#### EXCERTO DO TEXTO:
----

Da ilegalidade dos atos de liquidação de juros compensatórios e de mora

  1. Quanto aos juros compensatórios liquidados, a Requerente alega a sua ilegalidade uma vez que a liquidação carece do seu pressuposto objetivo (o dever de liquidar o imposto) e também deve, por isso, ser removida da ordem jurídica, por violação do disposto no artigo 96.º, n.º 1, do Código do IVA e no artigo 35.º, n.º 1 da Lei Geral Tributária, não estando igualmente demonstrada a verificação do pressuposto subjetivo que a lei exige para a liquidação dos juros compensatórios.
  2. A AT defende a legalidade da mesma uma vez que houve atraso imputável à Requerente na liquidação do imposto, devendo-se esse retardamento ao facto de a Requerente não ter cumprido com o seu dever de esclarecimento da inspecção tributária e de documentação dos registos contabilísticos de molde a identificar concretamente, quantificando, a natureza das operações em causa nos moldes legalmente exigíveis, conforme sobejamente explicitado no Relatório Final.
  3. No tocante aos juros compensatórios, previstos no artigo 35.º da LGT, sendo as liquidações de IRC e de IVA inválidas por vício substantivo de erro nos pressupostos de direito e de facto, de acordo com o exposto, não se verifica o requisito constitutivo desses juros, que consiste no retardamento da liquidação de imposto devido, pelo que devem, de igual modo, ser anulados.
  4. No que se refere aos juros de mora, estes são devidos, nos termos do disposto no artigo 96.º, n.º 2, do Código do IVA e 44.º, n.º 1, da Lei Geral Tributária, quando os sujeitos passivos não paguem dentro do prazo o imposto liquidado pela Administração Tributária ou autoliquidado.
  5. No caso sub judice, tendo os impostos sobre os quais recaíram os juros de mora liquidados pela Administração Tributária origem na eliminação das deduções feitas em 2018 não se verifica qualquer atraso no pagamento do imposto liquidado pelo que, estando em falta o seu pressuposto objetivo (o atraso no pagamento do imposto liquidado), deve ser anulada, com todas as consequências legais, designadamente o reembolso do valor indevidamente pago, acrescido de juros indemnizatórios a favor da Requerente.
  6.  

Dos juros indemnizatórios

  1. Quanto ao pedido acessório de condenação da AT no pagamento de juros indemnizatórios, formulado pela Requerente cabe dizer o seguinte.
  2. Nos termos do n.º 1 do artigo 43.º da LGT, são devidos juros indemnizatórios "quando se determine, em reclamação graciosa ou impugnação judicial, que houve erro imputável aos serviços de que resulte pagamento da dívida tributária em montante superior ao legalmente devido.” Conforme decorre do artigo 24.º, n.º 5, do RJAT, o direito aos mencionados juros pode também ser reconhecido no processo arbitral.

----

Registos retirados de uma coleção

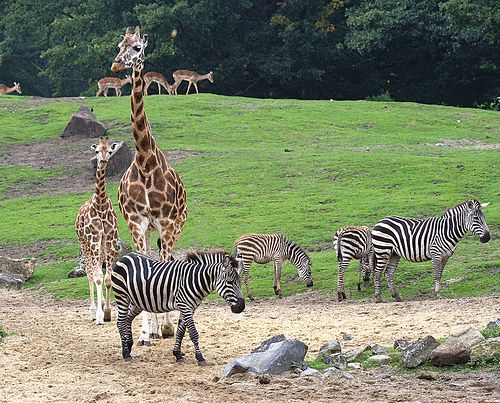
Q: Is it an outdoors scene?
A: Yes, it is outdoors.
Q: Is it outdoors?
A: Yes, it is outdoors.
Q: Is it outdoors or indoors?
A: It is outdoors.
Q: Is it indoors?
A: No, it is outdoors.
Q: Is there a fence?
A: No, there are no fences.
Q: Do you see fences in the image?
A: No, there are no fences.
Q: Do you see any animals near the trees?
A: Yes, there are animals near the trees.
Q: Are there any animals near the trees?
A: Yes, there are animals near the trees.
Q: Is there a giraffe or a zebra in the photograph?
A: Yes, there are zebras.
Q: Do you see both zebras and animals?
A: Yes, there are both zebras and animals.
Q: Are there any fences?
A: No, there are no fences.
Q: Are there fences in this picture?
A: No, there are no fences.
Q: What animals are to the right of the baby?
A: The animals are zebras.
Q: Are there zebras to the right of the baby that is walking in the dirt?
A: Yes, there are zebras to the right of the baby.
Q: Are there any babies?
A: Yes, there is a baby.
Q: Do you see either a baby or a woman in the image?
A: Yes, there is a baby.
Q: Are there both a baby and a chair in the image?
A: No, there is a baby but no chairs.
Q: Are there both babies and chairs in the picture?
A: No, there is a baby but no chairs.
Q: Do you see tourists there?
A: No, there are no tourists.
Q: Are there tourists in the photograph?
A: No, there are no tourists.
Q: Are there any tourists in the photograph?
A: No, there are no tourists.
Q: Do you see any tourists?
A: No, there are no tourists.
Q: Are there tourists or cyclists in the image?
A: No, there are no tourists or cyclists.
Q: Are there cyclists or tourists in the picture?
A: No, there are no tourists or cyclists.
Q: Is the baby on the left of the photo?
A: Yes, the baby is on the left of the image.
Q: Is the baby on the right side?
A: No, the baby is on the left of the image.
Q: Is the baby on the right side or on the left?
A: The baby is on the left of the image.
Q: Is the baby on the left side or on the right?
A: The baby is on the left of the image.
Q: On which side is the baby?
A: The baby is on the left of the image.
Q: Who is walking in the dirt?
A: The baby is walking in the dirt.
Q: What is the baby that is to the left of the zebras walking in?
A: The baby is walking in the dirt.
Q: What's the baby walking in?
A: The baby is walking in the dirt.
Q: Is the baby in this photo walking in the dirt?
A: Yes, the baby is walking in the dirt.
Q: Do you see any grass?
A: Yes, there is grass.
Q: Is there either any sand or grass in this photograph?
A: Yes, there is grass.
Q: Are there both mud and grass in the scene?
A: No, there is grass but no mud.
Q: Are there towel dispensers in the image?
A: No, there are no towel dispensers.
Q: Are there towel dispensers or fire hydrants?
A: No, there are no towel dispensers or fire hydrants.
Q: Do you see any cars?
A: No, there are no cars.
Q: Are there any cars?
A: No, there are no cars.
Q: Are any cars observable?
A: No, there are no cars.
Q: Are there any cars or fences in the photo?
A: No, there are no cars or fences.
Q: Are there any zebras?
A: Yes, there is a zebra.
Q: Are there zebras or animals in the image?
A: Yes, there is a zebra.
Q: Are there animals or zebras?
A: Yes, there is a zebra.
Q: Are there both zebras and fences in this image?
A: No, there is a zebra but no fences.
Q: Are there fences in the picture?
A: No, there are no fences.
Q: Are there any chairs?
A: No, there are no chairs.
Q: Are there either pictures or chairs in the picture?
A: No, there are no chairs or pictures.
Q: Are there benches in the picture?
A: No, there are no benches.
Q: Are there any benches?
A: No, there are no benches.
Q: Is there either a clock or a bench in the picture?
A: No, there are no benches or clocks.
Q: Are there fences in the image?
A: No, there are no fences.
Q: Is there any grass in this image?
A: Yes, there is grass.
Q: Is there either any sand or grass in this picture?
A: Yes, there is grass.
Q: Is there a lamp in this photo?
A: No, there are no lamps.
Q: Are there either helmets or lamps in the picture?
A: No, there are no lamps or helmets.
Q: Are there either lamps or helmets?
A: No, there are no lamps or helmets.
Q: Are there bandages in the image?
A: No, there are no bandages.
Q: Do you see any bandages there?
A: No, there are no bandages.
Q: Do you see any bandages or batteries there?
A: No, there are no bandages or batteries.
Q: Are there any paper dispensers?
A: No, there are no paper dispensers.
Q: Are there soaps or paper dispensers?
A: No, there are no paper dispensers or soaps.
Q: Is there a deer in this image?
A: Yes, there is a deer.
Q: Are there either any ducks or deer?
A: Yes, there is a deer.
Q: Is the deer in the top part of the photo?
A: Yes, the deer is in the top of the image.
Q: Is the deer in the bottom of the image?
A: No, the deer is in the top of the image.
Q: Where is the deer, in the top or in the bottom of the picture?
A: The deer is in the top of the image.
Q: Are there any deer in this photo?
A: Yes, there is a deer.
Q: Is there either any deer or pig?
A: Yes, there is a deer.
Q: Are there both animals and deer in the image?
A: Yes, there are both a deer and animals.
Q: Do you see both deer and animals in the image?
A: Yes, there are both a deer and animals.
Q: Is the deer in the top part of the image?
A: Yes, the deer is in the top of the image.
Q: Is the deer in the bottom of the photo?
A: No, the deer is in the top of the image.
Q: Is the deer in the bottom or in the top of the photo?
A: The deer is in the top of the image.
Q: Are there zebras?
A: Yes, there is a zebra.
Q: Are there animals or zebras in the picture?
A: Yes, there is a zebra.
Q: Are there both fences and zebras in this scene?
A: No, there is a zebra but no fences.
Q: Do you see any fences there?
A: No, there are no fences.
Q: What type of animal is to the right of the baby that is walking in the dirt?
A: The animal is a zebra.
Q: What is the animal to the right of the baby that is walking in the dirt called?
A: The animal is a zebra.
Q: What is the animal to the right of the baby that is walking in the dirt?
A: The animal is a zebra.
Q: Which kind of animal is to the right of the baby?
A: The animal is a zebra.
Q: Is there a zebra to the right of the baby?
A: Yes, there is a zebra to the right of the baby.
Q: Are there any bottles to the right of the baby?
A: No, there is a zebra to the right of the baby.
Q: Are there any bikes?
A: No, there are no bikes.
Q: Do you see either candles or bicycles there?
A: No, there are no bicycles or candles.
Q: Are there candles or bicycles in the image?
A: No, there are no bicycles or candles.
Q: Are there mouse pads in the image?
A: No, there are no mouse pads.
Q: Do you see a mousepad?
A: No, there are no mouse pads.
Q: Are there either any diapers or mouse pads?
A: No, there are no mouse pads or diapers.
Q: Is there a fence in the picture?
A: No, there are no fences.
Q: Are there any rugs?
A: No, there are no rugs.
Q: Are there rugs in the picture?
A: No, there are no rugs.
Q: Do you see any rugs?
A: No, there are no rugs.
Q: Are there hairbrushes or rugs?
A: No, there are no rugs or hairbrushes.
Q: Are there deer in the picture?
A: Yes, there is a deer.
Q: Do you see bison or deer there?
A: Yes, there is a deer.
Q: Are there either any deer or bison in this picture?
A: Yes, there is a deer.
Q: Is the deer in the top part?
A: Yes, the deer is in the top of the image.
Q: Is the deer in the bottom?
A: No, the deer is in the top of the image.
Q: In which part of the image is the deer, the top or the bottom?
A: The deer is in the top of the image.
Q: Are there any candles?
A: No, there are no candles.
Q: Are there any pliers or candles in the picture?
A: No, there are no candles or pliers.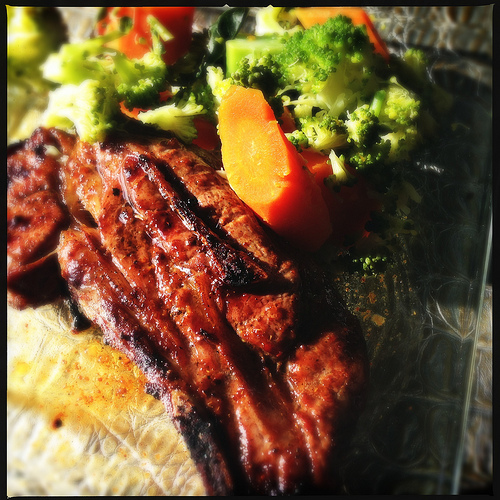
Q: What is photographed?
A: Food.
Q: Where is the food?
A: On a plate.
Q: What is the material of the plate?
A: Glass.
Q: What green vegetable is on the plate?
A: Broccoli.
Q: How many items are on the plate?
A: Three.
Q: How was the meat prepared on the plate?
A: Grilled.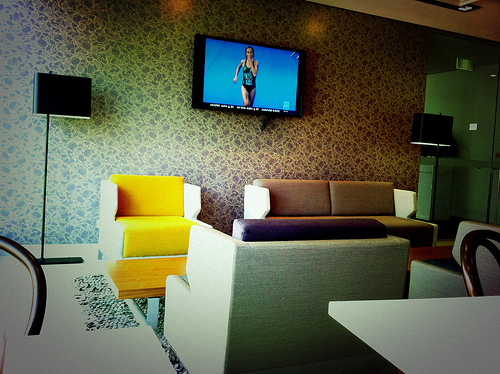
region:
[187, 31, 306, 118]
a flat screen television hangs on the wall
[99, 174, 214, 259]
a yellow chair to the left of a brown loveseat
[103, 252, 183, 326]
a coffee table in front of the chair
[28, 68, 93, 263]
a black floor lamp to the left of the chair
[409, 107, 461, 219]
a fllor lamp to the right of the loveseat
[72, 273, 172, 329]
a rug under the coffee table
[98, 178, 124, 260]
the arms of the yellow chair are tan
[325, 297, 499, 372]
a wooden chair behind a white table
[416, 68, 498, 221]
a green armoire next to a floor lamp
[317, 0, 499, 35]
part of the ceiling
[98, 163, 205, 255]
a bright yellow chair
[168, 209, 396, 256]
a purple cushion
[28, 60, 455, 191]
two black lights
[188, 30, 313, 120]
a flat screen tv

----

#### O QUE FAZER:
A - Diz se cada afirmação está de acordo com o texto sobre os juros, respondendo sim ou não e citando as palavras do texto que decidem. (i) Os juros de mora são devidos quando o imposto liquidado não é pago dentro do prazo. (ii) A AT considera ilegal a liquidação dos juros compensatórios. (iii) O direito aos juros indemnizatórios só pode ser reconhecido em reclamação graciosa.
B - Transcreve do texto sobre os juros o trecho que começa em "3. No tocante" e segue até "modo, ser anulados.".

#### RESPOSTAS DO EXERCÍCIO:
A -
(i) Sim: «quando os sujeitos passivos não paguem dentro do prazo o imposto liquidado pela Administração Tributária ou autoliquidado».
(ii) Não: «A AT defende a legalidade da mesma».
(iii) Não: «o direito aos mencionados juros pode também ser reconhecido no processo arbitral».

B -
3. No tocante aos juros compensatórios, previstos no artigo 35.º da LGT, sendo as liquidações de IRC e de IVA inválidas por vício substantivo de erro nos pressupostos de direito e de facto, de acordo com o exposto, não se verifica o requisito constitutivo desses juros, que consiste no retardamento da liquidação de imposto devido, pelo que devem, de igual modo, ser anulados.